Having made these criticisms let me close by stating that there is much to admire in Lundy's book; he is helpful on many fronts. Readers will find this book especially instructive for comprehending the nature of Deleuze's commitment to a notion of the virtual. As Lundy astutely points out, the virtual for Deleuze is not merely a philosophical concept or a sort of philosopheme (as Suzanne Guerlac has argued), but rather it is 'the ontology of reality' (p. 128).[5] Lundy readily acknowledges that Deleuze makes much more of the virtual than Bergson ever did, and yet it is a defining feature of his reading of Bergson.

William James was of the view that when you open Bergson you find new horizons looming on every page you read. 'It is', he wrote, 'like the breath of the morning and the song of birds. It tells of reality itself, instead of merely reiterating what dusty-minded professors have written about what other previous professors have thought'.[6] There is, indeed, something utterly fresh and tremendously liberating about the way Bergson pursues the problems of philosophy, and in Deleuze one finds an exacting and rigorous opening up of the immensely fertile possibilities of his ideas. It is to Lundy's great credit that his commentary brings this out with real clarity and precision.


[1] See Alain Badiou, Deleuze. The Clamor of Being, trans. Louise Burchill, University of Minnesota Press, 2000, p. 39.

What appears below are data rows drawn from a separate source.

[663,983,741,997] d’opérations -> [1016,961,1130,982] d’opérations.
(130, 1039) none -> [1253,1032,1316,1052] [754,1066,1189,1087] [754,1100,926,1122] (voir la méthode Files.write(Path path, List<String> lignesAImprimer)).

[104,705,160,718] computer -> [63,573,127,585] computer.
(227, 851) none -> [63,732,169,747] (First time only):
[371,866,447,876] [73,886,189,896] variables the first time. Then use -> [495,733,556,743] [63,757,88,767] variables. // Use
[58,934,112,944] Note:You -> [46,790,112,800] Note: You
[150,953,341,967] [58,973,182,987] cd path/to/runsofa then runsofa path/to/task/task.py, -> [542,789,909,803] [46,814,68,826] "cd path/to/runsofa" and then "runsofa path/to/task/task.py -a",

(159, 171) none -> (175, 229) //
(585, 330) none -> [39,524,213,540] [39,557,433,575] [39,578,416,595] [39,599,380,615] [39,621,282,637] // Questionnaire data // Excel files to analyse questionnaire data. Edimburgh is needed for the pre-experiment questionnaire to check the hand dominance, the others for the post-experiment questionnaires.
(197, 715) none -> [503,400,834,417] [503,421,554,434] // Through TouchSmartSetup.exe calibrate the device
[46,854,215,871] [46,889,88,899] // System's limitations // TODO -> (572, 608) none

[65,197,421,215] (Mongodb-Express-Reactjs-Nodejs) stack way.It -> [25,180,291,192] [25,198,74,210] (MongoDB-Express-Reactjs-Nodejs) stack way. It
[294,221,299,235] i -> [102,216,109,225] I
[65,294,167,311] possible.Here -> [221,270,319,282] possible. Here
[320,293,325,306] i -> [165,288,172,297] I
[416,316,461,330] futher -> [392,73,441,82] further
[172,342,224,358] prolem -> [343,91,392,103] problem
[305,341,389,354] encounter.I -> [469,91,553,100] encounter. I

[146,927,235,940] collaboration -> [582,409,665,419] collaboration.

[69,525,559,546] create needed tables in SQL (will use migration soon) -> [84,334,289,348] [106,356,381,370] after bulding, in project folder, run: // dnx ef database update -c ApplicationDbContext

[2] See Nietzsche, Dawn: Thoughts on the Presumptions of Morality, Stanford University Press, 2011, aphorism 544. When Nietzsche attacks the philosopher's reliance upon intuition, as he does so wittily in this aphorism, it is very much an appeal to 'intellectual intuition' he has in mind.

[3] Pierre Hadot, Philosophy as a Way of Life, trans. Michael Chase, Blackwell, pp. 253-4, p. 258, p. 272, p. 278.

[4] Gilles, Deleuze, Spinoza: Practical Philosophy, trans. Robert Hurley, City Lights Books, 1988.

[5] Suzanne Guerlac, Thinking in Time: An Introduction to Henri Bergson, Cornell University Press, 2006, p. 189.

[6] William James, A Pluralistic Universe, University of Nebraska Press, 1994, p. 265.